This is a bit of a Humpty Dumpty moment, attempting to reframe language in an Orwellian way that justifies law enforcement solutions to a complex social problem. According to Dictionary.com, the first definition of "accident" is "an undesirable or unfortunate happening that occurs unintentionally and usually results in harm, injury, damage, or loss; casualty; mishap: automobile accidents" (emphasis in original). The point of redefining terms isn't to hew to more correct usage but to allow police to maximally assign blame to drivers, ignoring the contributions of public policy decisions, traffic engineering, unintentional distractions and pure, dumb luck. But accidents DO happen and most car crashes - even preventable ones - occur unintentionally.
Etymology aside, the NHTSA campaign views traffic enforcement in general as a vast pretext for investigating other crimes by drivers, suggesting that "Proactive enforcement of traffic violations results in numerous criminal apprehensions. More significantly, the traffic stop is perceived by the officer and the community as positive. Even though a criminal apprehension may not result during most traffic stops, the officers and the community should not only view traffic enforcement as a safety benefit, but as another tool to be used in the War on Crime." Several years ago, Grits suggested that Supreme Court decisions allowing "pretext stops" would mean that "traffic enforcement will, over time, have less and less to do with ensuring traffic safety and more with getting around the Fourth Amendment." At the NHTSA, that prediction has now become public policy.
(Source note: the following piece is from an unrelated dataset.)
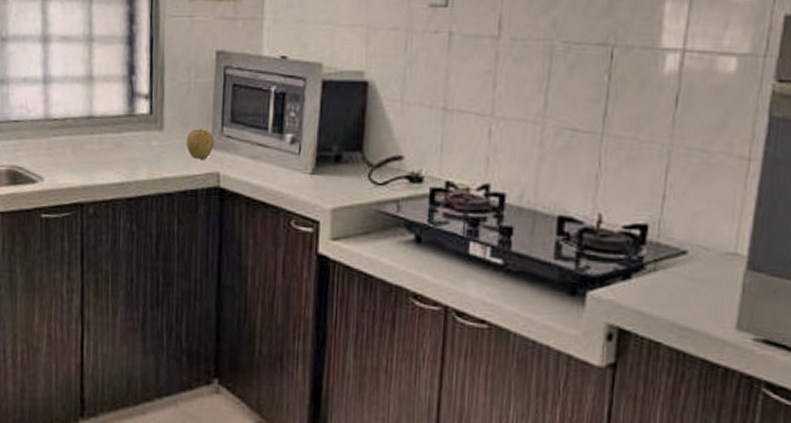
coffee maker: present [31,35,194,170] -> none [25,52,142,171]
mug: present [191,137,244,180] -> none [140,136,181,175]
The reference by the NHTSA to pretext stops made me think of Google's driverless car and the recent suggestion by Volvo that they will produce driverless vehicles for sale in the US by 2020. A recent New Yorker column remarked that:
Google’s driver-less cars are already street-legal in three states, California, Florida, and Nevada, and some day similar devices may not just be possible but mandatory. Eventually (though not yet) automated vehicles will be able to drive better, and more safely than you can; no drinking, no distraction, better reflexes, and better awareness (via networking) of other vehicles. Within two or three decades the difference between automated driving and human driving will be so great you may not be legally allowed to drive your own car, and even if you are allowed, it would be immoral of you to drive, because the risk of you hurting yourself or another person will be far greater than if you allowed a machine to do the work.When that technological shift comes - and it's coming - how will that affect law enforcement agencies that have hinged their staffing and deployment decisions on the pretext stop strategy? In 2008, according to the Bureau of Justice Statistics (pdf), 59.2% of all citizen contacts with police were traffic related. That year, police conducted searches at about 5% of traffic stops nationally, discovering contraband in about one out of every 10 searches. While most drivers (84.5%) thought they were pulled over for good cause, an overwhelming majority of drivers searched, said BJS, said the search was "perceived as not legitimate." Police arrested 2.6% of drivers they stopped that year.
When police no longer have traffic enforcement as a pretext for getting around the Fourth Amendment, law enforcement in this country will lose what's become a primary crime fighting strategy. In that sense, Grits views the focus on traffic enforcement and pretext stops as an example of short-term, numbers-driven myopia. Just as fishermen fish where the fish are, law enforcement focuses on traffic enforcement not just to prevent "crashes," but also because that's the most cost-effective way to maximize arrests for other offenses, allowing police to find contraband when they otherwise would have no cause to stop, much less search average citizens. For now that makes sense if their goal is to maximize arrests. But police seeking to maximize arrests in the future may have to rely on different tactics that today they tend to downplay, like investigating and solving reported crime.
Until then, Orwellian wordplay won't change the fact that virtually all car crashes are accidents by any reasonable definition. And until the cars are driving themselves, that will continue to be the case.